Peter eventually became an accomplished journalist and author, and the elder Schrag also wrote and published several of his own novels. What Peter discovered, almost seventy years after his family’s American arrival, was that his late father had written and hidden away a vivid manuscript detailing the grueling process of the family’s escape from occupied Europe.
The result of Peter Schrag’s discovery is this remarkable and valuable book. Schrag combines his father’s narrative with judicious research and documentary reference to insure clarity and historical accuracy; he also inserts parts of his own memoir, which he wrote before discovering his father’s manuscript. Otto Schrag died in 1971; he had returned permanently to his native Germany in the 1950s to resume his once-flourishing business career.
The elder Schrag’s long undiscovered manuscript unfolds as a suspenseful story with the use of pseudonyms and related changes.
Otto Schrag had been managing a successful family malt business when in 1935 he moved his home and enterprise from southern Germany first to Luxemburg and then to Belgium. His German novelistic memoir, translated by his son, includes personal events from May 1940 through the family’s eventual escape from the European “prison camp” in June 1941.

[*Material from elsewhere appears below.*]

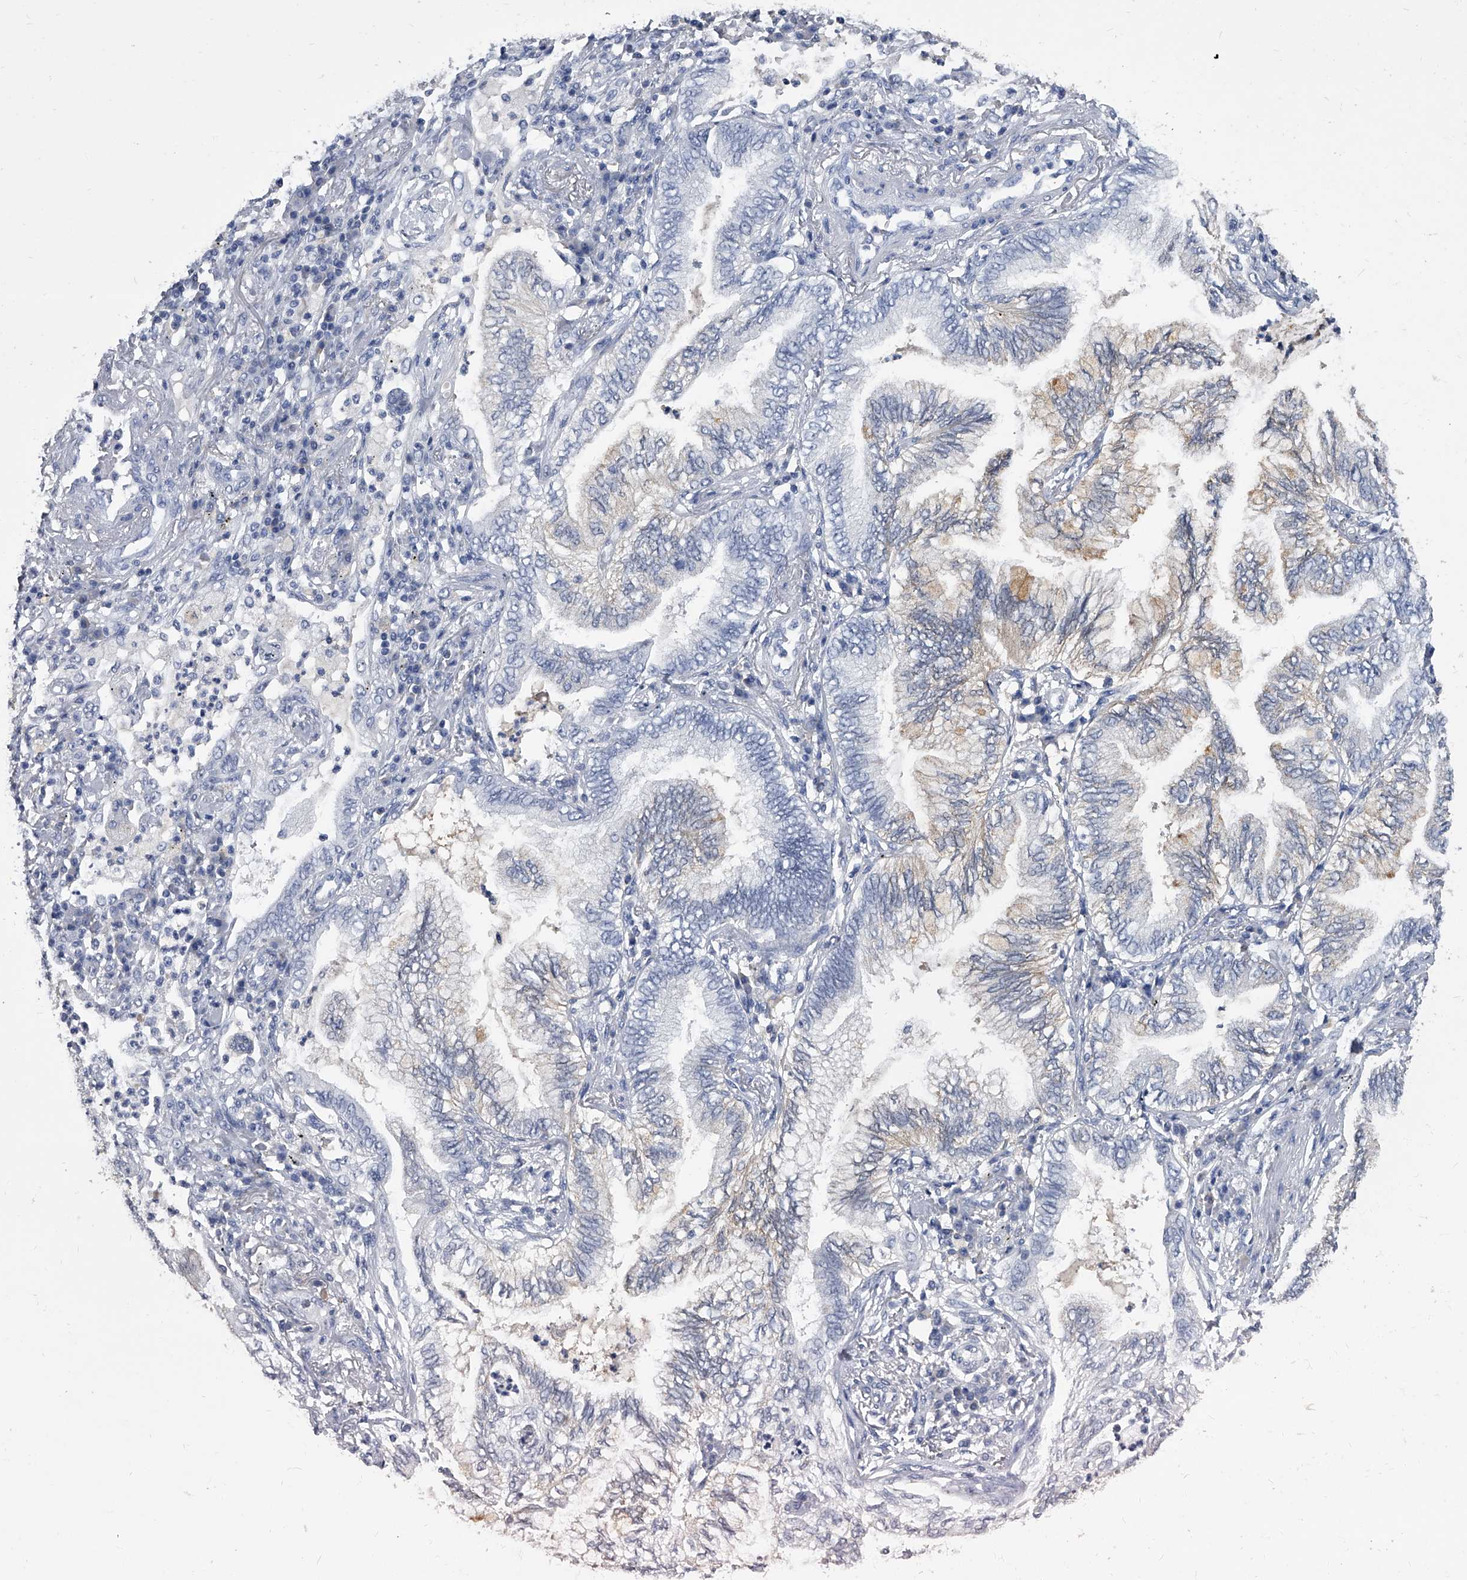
{"staining": {"intensity": "weak", "quantity": "<25%", "location": "cytoplasmic/membranous"}, "tissue": "lung cancer", "cell_type": "Tumor cells", "image_type": "cancer", "snomed": [{"axis": "morphology", "description": "Normal tissue, NOS"}, {"axis": "morphology", "description": "Adenocarcinoma, NOS"}, {"axis": "topography", "description": "Bronchus"}, {"axis": "topography", "description": "Lung"}], "caption": "Tumor cells show no significant protein positivity in lung adenocarcinoma.", "gene": "BCAS1", "patient": {"sex": "female", "age": 70}}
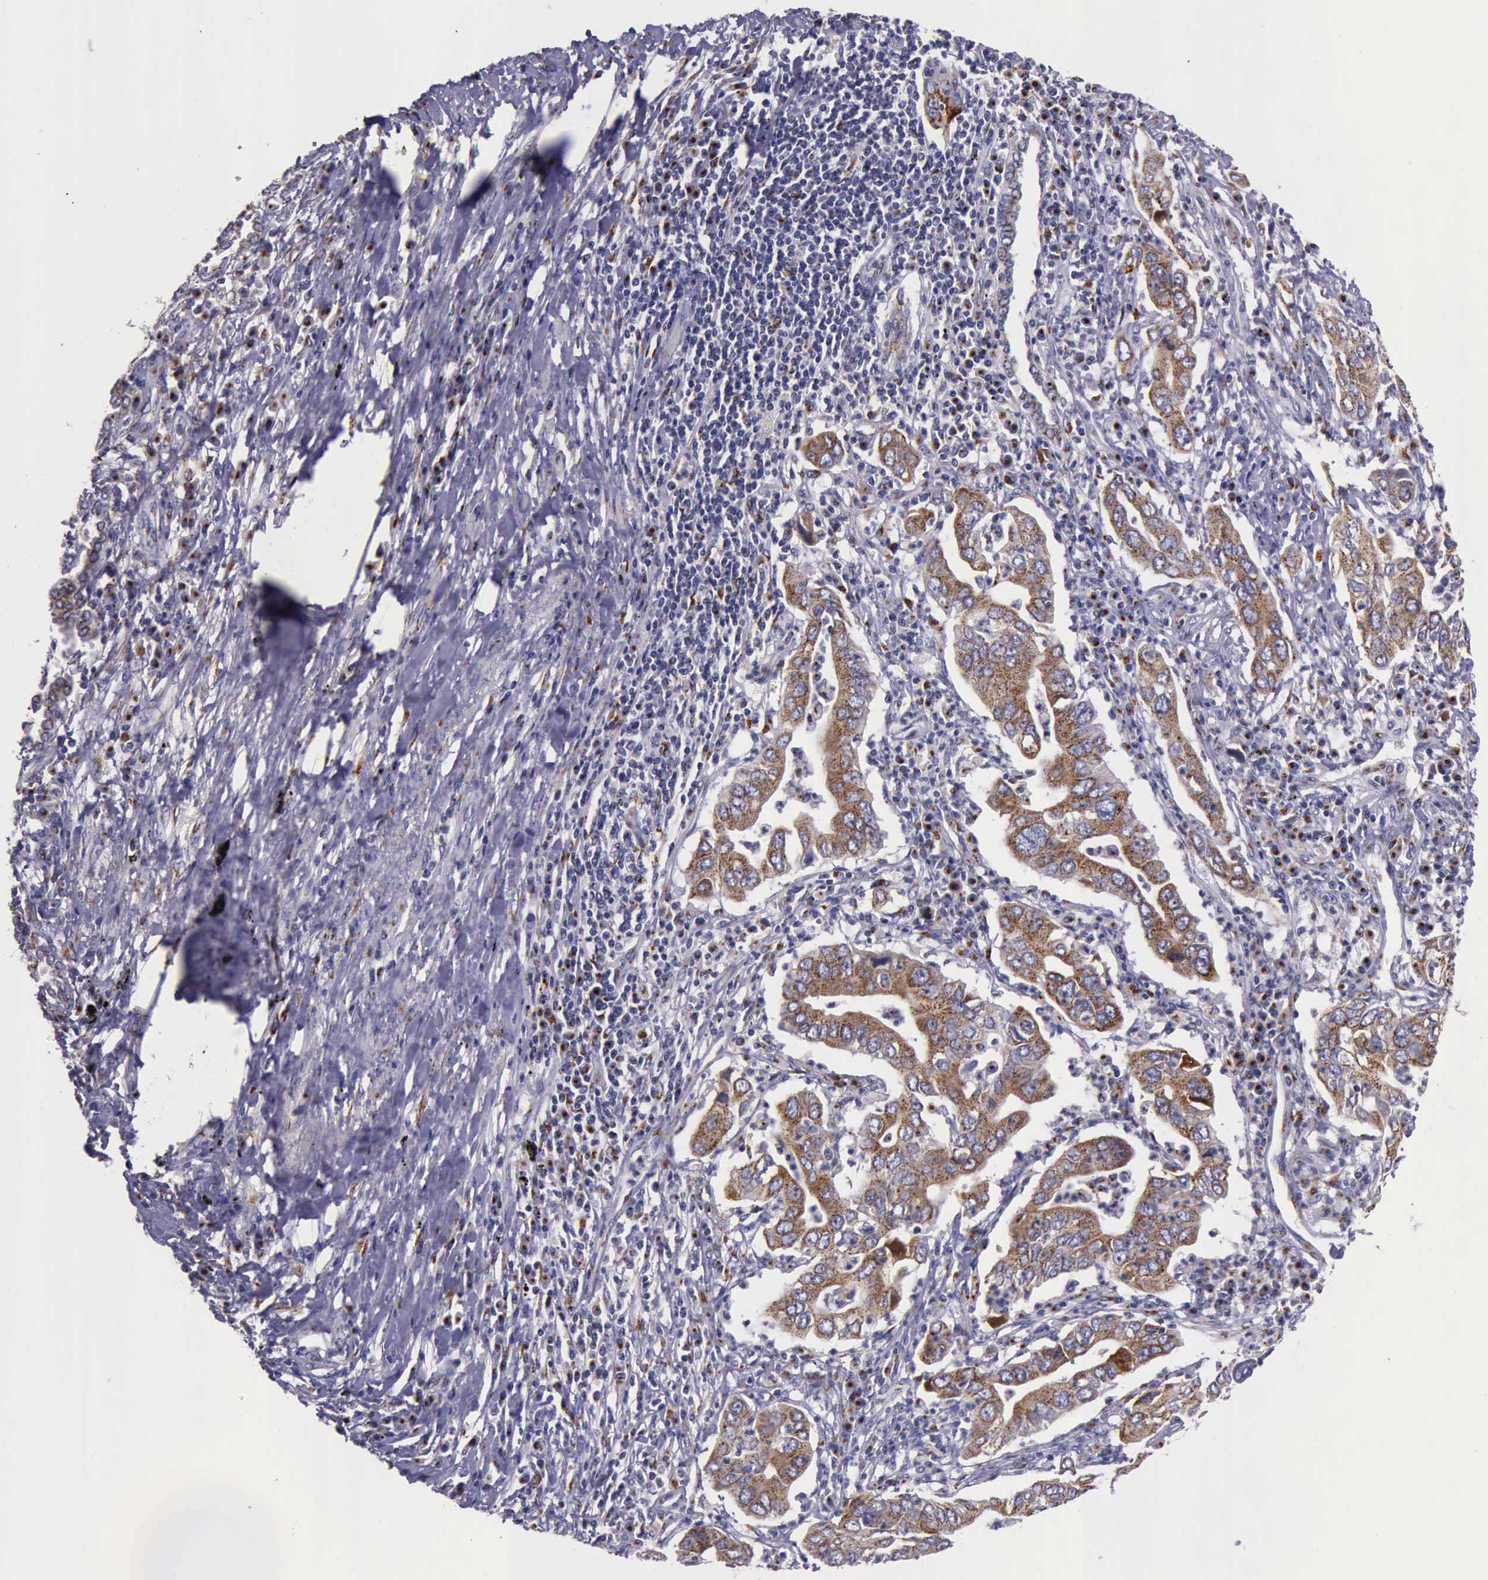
{"staining": {"intensity": "strong", "quantity": ">75%", "location": "cytoplasmic/membranous"}, "tissue": "lung cancer", "cell_type": "Tumor cells", "image_type": "cancer", "snomed": [{"axis": "morphology", "description": "Adenocarcinoma, NOS"}, {"axis": "topography", "description": "Lung"}], "caption": "High-magnification brightfield microscopy of lung cancer (adenocarcinoma) stained with DAB (brown) and counterstained with hematoxylin (blue). tumor cells exhibit strong cytoplasmic/membranous staining is seen in about>75% of cells. The staining was performed using DAB (3,3'-diaminobenzidine), with brown indicating positive protein expression. Nuclei are stained blue with hematoxylin.", "gene": "GOLGA5", "patient": {"sex": "male", "age": 48}}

At this early point of the war, Otto Schrag was branded as an enemy alien German by the Belgian authorities. After dutifully obeying an order to report to the Brussels police in May, 1940, the elder Schrag was arrested and sent by train for prolonged detainment in southern France. He was transported and imprisoned not as a Jew, but as an ethnic German. As expected, however, his fellow prisoners quickly divided between “pure Germans” and Jewish Germans. As his son comments, the assimilated Schrag family was “steeped in the European culture of their time. In fact, young Peter had never met a rabbi and celebrated Christmas with a tree and gifts, but took no notice of Jewish holidays. While Peter and his mother lingered in Brussels, his father’s Belgian and French detainment was grim and brutal. Transported by freight train, he and thousands of other captives struggled to breathe in stifling cattle cars without air vents or bathrooms. As Otto recalls this horrific journey, he and his fellow prisoners, “some still in their business shirts,” were helplessly “banging and shouting” while the train moved on incessantly.
What we now admire as a “chain of beach resorts” in Southern France was in 1940 a forbidding “gulag archipelago.” Otto Schrag was “off-loaded” at one of these prison camps, Saint-Cyprien, where dreadful conditions spawned such fatal diseases as malaria and typhus. With only two possibilities, “escape or stay and die,” Otto and several comrades were able to bribe some pliant guards and initiate their escape toward Portugal. In addition to questions about Belgian and French conduct, these father-son memoirs indicate the culpable failures of American policies at that time, with the US State Department’s Visa Division under the hostile control of Breckenridge Long. In June, 1940 Mr. Long issued a departmental memo urging “our consuls to put every obstacle in the way” by using “various administrative devices…to postpone, and postpone, and postpone the granting of visas.” Fortunately, Otto did receive very humane assistance from two other American Consul employees in Marseille. “Through the fog of war,” Peter Schrag observes,”little can be seen very clearly.” To their great credit, these father-son memoirs help us see through this very dense and sinister fog. Bibliography, notes, photos, map.